- **YOUR OBJECTIVE**
The required answer is a copy of each line in the entries below that includes "status".

- **RECORDS FOR THE EXERCISE**
--------------------

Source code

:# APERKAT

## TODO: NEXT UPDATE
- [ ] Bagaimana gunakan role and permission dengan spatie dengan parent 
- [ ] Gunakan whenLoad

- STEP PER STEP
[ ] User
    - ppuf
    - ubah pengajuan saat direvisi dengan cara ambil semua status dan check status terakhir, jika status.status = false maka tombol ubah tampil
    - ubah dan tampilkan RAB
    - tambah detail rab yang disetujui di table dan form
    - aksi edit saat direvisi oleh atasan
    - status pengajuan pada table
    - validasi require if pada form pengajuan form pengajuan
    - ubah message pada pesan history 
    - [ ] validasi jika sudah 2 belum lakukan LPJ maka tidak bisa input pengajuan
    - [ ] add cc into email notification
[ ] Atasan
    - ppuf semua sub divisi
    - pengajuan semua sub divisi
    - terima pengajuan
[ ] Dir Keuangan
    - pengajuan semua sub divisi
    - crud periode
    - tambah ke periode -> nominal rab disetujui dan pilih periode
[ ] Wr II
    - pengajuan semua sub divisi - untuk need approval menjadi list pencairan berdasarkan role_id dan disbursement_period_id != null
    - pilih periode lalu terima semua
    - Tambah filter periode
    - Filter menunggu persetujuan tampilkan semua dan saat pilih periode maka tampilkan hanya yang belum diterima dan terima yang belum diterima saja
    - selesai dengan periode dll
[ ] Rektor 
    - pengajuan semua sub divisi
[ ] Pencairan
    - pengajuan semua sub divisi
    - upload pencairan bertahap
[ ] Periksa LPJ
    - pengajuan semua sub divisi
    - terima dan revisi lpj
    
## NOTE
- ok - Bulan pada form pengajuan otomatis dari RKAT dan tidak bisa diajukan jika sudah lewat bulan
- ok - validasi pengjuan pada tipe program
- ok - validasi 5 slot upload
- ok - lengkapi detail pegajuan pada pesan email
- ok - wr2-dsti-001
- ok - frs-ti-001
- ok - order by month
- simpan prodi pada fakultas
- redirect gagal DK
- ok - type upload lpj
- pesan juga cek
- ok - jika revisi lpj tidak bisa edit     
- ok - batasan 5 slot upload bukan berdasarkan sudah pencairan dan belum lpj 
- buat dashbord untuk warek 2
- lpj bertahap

--------------------

- **RESPONSE TO THIS EXERCISE**
    - ubah pengajuan saat direvisi dengan cara ambil semua status dan check status terakhir, jika status.status = false maka tombol ubah tampil
    - status pengajuan pada table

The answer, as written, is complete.